Thank you for your insightful comments. The method proposed in this paper is indeed developed within the framework of binary classification. Nevertheless, we respectfully believe that this setting does not substantially limit its applicability to real-world scenarios. First, a wide range of real-world applications naturally take the form of binary classification problems, where our method can be directly implemented. Typical examples include medical diagnosis, rehabilitation assessment, and financial risk management. Furthermore, the proposed method is conceptually general and can be naturally extended to multi-class classification tasks, which we consider a promising direction for future research. Formally，let $c_i \in \mathbb{R}^l$ be the confidence difference between pairwise unlabeled data $(\mathbf{x}_i,\mathbf{x}'_i)$ drawn from an independent identically distribution probability density $p(\mathbf{x},\mathbf{x}')=p(\mathbf{x})p(\mathbf{x}')$ :

$\mathbf{c}_i = [c_i^{(1)}, c_i^{(2)},\dots ,c_i^{(l)}],\\:\\:c_i^{(k)}=c^{(k)}(\mathbf{x}_i,\mathbf{x}'_i)=p(y'_i=k|\mathbf{x}'_i)-p(y_i=k|\mathbf{x}_i)$

where $l$ denotes the number of classes. Accordingly, the consistency regularization term over $D^{C}$ in the expected risk can be modified as:

$\alpha \mathbb{E}\_{p\_{{\small \mathcal{D}^{C}} }(\mathbf{x},\mathbf{x}')} [ \bigl(\frac{1}{ \log \left(\left| \mathbf{c(\mathbf{x},\mathbf{x}')}\right|_1 + \varepsilon \right) } \bigr) \cdot \left \\| g(\mathbf{x})-g(\mathbf{x}') \right \\|_2 ]$

In summary, this work proposes a general framework for addressing noisy supervision signals in confidence difference classification. The proposed method is not limited to binary classification tasks and also demonstrates practical applicability in real-world scenarios.

审稿人评论

2025-04-06

Thanks for authors' detailed comments, I will maintain my evaluation as leaning towards acceptance.

最终决定Accept (poster)

2025-05-01

Three reviewers support acceptance, highlighting the work's novelty, theoretical rigor, and empirical validation. However, Reviewer joRe, who evaluated this paper at ICLR 2025, notes that the current submission does not incorporate updates beyond the ICLR'25 final version (which already addressed their concerns during ICLR'25 rebuttal). So, I recommended Reject in the previous stage.

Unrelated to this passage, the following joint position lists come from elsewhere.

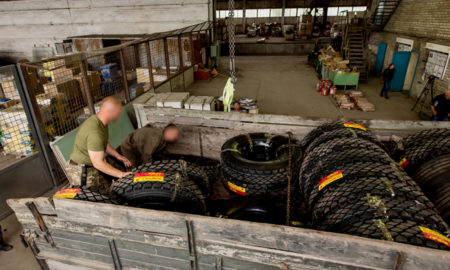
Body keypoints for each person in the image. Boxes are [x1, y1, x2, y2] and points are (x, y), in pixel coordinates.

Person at [67, 97, 132, 190]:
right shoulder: (95, 132)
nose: (119, 115)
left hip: (92, 166)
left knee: (107, 190)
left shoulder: (100, 122)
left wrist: (117, 156)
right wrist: (121, 174)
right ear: (110, 112)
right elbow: (98, 163)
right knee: (94, 200)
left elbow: (103, 142)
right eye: (118, 112)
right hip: (82, 172)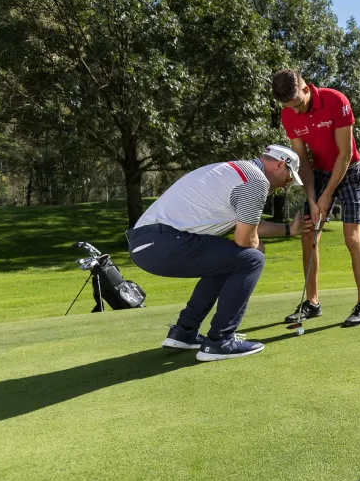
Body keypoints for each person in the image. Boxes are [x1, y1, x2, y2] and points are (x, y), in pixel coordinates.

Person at [126, 145, 304, 362]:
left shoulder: (236, 171)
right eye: (288, 179)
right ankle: (221, 340)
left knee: (227, 258)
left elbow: (245, 225)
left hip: (147, 243)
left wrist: (288, 230)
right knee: (251, 259)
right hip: (163, 242)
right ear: (279, 165)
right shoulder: (256, 181)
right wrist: (255, 245)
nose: (286, 187)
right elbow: (245, 238)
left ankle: (184, 332)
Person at [272, 69, 360, 327]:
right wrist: (313, 199)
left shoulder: (336, 101)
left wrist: (327, 196)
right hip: (318, 174)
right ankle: (312, 303)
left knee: (352, 238)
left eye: (296, 104)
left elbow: (345, 154)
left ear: (305, 89)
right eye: (287, 106)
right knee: (308, 233)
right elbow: (302, 161)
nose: (293, 111)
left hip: (348, 171)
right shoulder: (288, 114)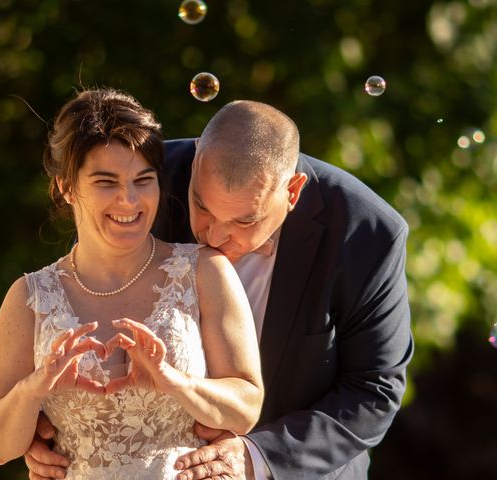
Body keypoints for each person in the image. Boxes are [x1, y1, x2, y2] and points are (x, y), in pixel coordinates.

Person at [25, 99, 413, 480]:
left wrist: (258, 457)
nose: (215, 236)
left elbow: (373, 390)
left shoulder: (367, 234)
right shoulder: (143, 179)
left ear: (292, 192)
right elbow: (83, 298)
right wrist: (47, 422)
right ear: (195, 164)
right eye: (203, 206)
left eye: (245, 220)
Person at [0, 89, 264, 479]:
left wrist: (175, 382)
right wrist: (34, 389)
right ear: (66, 186)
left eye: (143, 180)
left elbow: (246, 409)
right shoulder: (31, 297)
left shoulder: (204, 271)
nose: (129, 201)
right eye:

After discussion with the SAC, I have compared the current submission with its ICLR'25 versions (both initial and revised version after ICLR'25 rebuttal). The authors did address most of the concerns during the ICLR'25 rebuttal, as the current manuscript differs significantly from the ICLR'25 initial version, with substantive revisions made during the rebuttal process. Therefore, I now lean toward Weak Accept, as the core criticisms were previously mitigated.